## EXCERPTED PASSAGE
In our study of essential hypertensive patients, those with aortic calcification tended to have greater LVM. However, LVM was independently associated with age but not with aortic calcification. This finding underlines that aging and hypertension may be the common underlying mechanisms for the development of aortic atherosclerosis and LVH because both aging and hypertension promote atherosclerosis and the increase of LVM. It seems that calcification of the aorta and LVH follow a parallel process, which leads to their concurrent occurrence, due to the same underlying factors.

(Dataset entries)
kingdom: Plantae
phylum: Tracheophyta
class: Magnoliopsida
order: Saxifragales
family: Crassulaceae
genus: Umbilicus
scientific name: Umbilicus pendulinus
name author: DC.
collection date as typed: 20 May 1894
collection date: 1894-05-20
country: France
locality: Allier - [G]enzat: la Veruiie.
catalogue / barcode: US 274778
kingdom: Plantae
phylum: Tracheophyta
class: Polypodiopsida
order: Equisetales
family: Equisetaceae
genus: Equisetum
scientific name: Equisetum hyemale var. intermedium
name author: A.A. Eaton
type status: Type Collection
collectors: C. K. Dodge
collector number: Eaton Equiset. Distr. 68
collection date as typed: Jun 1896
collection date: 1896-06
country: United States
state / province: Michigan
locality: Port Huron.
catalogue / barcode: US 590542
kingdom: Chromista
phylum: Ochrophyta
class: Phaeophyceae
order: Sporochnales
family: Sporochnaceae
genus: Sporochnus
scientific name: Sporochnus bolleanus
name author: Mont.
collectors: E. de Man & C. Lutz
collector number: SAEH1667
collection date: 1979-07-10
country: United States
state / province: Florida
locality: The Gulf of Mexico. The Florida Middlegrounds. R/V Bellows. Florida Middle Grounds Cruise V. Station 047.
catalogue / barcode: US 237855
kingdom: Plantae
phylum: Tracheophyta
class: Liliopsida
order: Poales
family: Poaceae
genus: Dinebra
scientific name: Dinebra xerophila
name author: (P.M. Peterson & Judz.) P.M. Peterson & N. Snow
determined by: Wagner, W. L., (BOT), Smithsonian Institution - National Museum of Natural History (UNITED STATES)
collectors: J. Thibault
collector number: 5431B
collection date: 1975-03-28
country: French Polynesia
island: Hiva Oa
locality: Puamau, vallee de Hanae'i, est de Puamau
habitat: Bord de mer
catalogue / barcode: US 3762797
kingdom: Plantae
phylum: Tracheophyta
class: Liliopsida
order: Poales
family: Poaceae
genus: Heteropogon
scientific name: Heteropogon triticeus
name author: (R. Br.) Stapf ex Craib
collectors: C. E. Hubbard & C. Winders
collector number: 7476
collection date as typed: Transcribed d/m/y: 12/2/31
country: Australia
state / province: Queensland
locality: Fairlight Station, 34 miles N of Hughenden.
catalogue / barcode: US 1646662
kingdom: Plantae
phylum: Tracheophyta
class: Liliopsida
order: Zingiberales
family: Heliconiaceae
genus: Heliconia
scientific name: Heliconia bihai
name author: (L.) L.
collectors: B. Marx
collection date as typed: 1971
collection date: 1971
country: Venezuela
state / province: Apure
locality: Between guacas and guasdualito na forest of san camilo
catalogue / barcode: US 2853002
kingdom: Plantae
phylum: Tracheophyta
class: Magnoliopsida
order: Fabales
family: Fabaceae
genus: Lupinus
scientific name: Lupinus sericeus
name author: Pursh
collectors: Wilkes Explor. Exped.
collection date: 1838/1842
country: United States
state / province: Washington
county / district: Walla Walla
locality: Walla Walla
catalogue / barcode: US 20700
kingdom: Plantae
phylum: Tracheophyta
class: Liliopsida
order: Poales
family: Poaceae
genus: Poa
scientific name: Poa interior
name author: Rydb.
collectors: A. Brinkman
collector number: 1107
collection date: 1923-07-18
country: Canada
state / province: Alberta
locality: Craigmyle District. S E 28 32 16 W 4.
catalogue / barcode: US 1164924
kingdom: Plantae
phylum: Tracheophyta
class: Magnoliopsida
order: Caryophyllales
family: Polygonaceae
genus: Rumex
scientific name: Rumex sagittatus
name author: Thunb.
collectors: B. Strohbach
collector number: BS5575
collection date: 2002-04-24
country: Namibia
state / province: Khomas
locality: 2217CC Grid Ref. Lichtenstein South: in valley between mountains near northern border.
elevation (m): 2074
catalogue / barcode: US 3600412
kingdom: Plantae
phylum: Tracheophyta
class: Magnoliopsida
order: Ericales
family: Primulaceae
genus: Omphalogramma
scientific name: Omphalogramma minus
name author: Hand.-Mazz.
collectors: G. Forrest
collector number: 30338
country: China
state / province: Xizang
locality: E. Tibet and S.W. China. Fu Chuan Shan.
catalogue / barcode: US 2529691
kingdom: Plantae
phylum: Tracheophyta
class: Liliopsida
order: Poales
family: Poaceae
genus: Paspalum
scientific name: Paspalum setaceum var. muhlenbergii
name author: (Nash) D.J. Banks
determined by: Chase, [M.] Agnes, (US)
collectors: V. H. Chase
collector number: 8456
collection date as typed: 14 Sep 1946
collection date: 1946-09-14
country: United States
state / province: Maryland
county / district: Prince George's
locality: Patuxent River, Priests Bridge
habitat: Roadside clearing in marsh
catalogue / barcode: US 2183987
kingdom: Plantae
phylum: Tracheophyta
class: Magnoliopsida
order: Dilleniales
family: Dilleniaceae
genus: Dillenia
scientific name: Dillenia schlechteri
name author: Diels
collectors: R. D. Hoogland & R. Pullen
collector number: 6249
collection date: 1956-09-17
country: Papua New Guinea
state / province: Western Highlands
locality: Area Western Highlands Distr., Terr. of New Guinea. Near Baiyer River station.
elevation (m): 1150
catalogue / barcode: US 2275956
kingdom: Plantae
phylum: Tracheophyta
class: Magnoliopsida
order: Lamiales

## QUESTIONS TO ANSWER
A - Do these statements agree with the hypertension study passage? (i) LVM was independently associated with aortic calcification. (ii) Patients with aortic calcification tended to have greater LVM. (iii) Both aging and hypertension promote atherosclerosis. Answer yes or no for each and quote the words of the passage that decide it.
B - Can you carry on the passage about aortic calcification and LVM in hypertensive patients, starting after its last sentence?
The entries have no connection to the text.

## EXPECTED OUTPUTS
A -
(i) No: "LVM was independently associated with age but not with aortic calcification."
(ii) Yes: "those with aortic calcification tended to have greater LVM."
(iii) Yes: "both aging and hypertension promote atherosclerosis and the increase of LVM."

B -
The results of our study are in contrast to a recently published report that stated that aortic calcification was independently associated with LVH in patients on maintenance hemodialysis. 48 This discordance could be explained by different study populations because the independent association was found in patients with chronic renal failure on hemodialysis, while our study group consisted of patients with essential hypertension without renal impairment. LVH in chronic renal failure may be developed through pressure and flow/volume overload by overhydration, anemia, and the arteriovenous shunt (in addition to age and hypertension). 49
The prevalence of aortic calcification in patients with essential hypertension is considerably higher when compared with the general population and is age and sex (female) dependent. Essential hypertensive patients with aortic calcification tend to have greater LVM, and LVH may, at least in part, contribute to the increased risk for coronary heart disease in patients with aortic calcification. Essential hypertension and age seem to be the underlying factors for the concurrent occurrence of aortic calcification and increased LVM.